*TASK GOAL*: Switch "Rendered" to "Displayed" everywhere it occurs in the material below, and reproduce every line with nothing else changed.

********************

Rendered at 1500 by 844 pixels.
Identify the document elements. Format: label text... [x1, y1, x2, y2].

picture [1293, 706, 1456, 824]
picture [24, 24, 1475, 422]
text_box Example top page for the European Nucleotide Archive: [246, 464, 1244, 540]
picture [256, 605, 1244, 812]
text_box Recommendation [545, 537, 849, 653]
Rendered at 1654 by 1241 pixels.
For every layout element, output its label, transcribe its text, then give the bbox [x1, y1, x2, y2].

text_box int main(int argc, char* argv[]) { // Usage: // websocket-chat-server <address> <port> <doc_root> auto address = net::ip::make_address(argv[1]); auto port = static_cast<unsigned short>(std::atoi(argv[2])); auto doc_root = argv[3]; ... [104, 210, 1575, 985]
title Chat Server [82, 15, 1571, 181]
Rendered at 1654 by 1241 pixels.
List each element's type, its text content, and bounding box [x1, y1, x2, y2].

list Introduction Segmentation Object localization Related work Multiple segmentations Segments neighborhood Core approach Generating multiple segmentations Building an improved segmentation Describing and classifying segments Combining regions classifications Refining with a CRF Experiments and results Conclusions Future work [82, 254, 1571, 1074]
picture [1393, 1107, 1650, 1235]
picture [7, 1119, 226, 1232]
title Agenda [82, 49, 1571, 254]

********************

*EXPECTED OUTPUT*:
Displayed at 1500 by 844 pixels.
Identify the document elements. Format: label text... [x1, y1, x2, y2].

picture [1293, 706, 1456, 824]
picture [24, 24, 1475, 422]
text_box Example top page for the European Nucleotide Archive: [246, 464, 1244, 540]
picture [256, 605, 1244, 812]
text_box Recommendation [545, 537, 849, 653]
Displayed at 1654 by 1241 pixels.
For every layout element, output its label, transcribe its text, then give the bbox [x1, y1, x2, y2].

text_box int main(int argc, char* argv[]) { // Usage: // websocket-chat-server <address> <port> <doc_root> auto address = net::ip::make_address(argv[1]); auto port = static_cast<unsigned short>(std::atoi(argv[2])); auto doc_root = argv[3]; ... [104, 210, 1575, 985]
title Chat Server [82, 15, 1571, 181]
Displayed at 1654 by 1241 pixels.
List each element's type, its text content, and bounding box [x1, y1, x2, y2].

list Introduction Segmentation Object localization Related work Multiple segmentations Segments neighborhood Core approach Generating multiple segmentations Building an improved segmentation Describing and classifying segments Combining regions classifications Refining with a CRF Experiments and results Conclusions Future work [82, 254, 1571, 1074]
picture [1393, 1107, 1650, 1235]
picture [7, 1119, 226, 1232]
title Agenda [82, 49, 1571, 254]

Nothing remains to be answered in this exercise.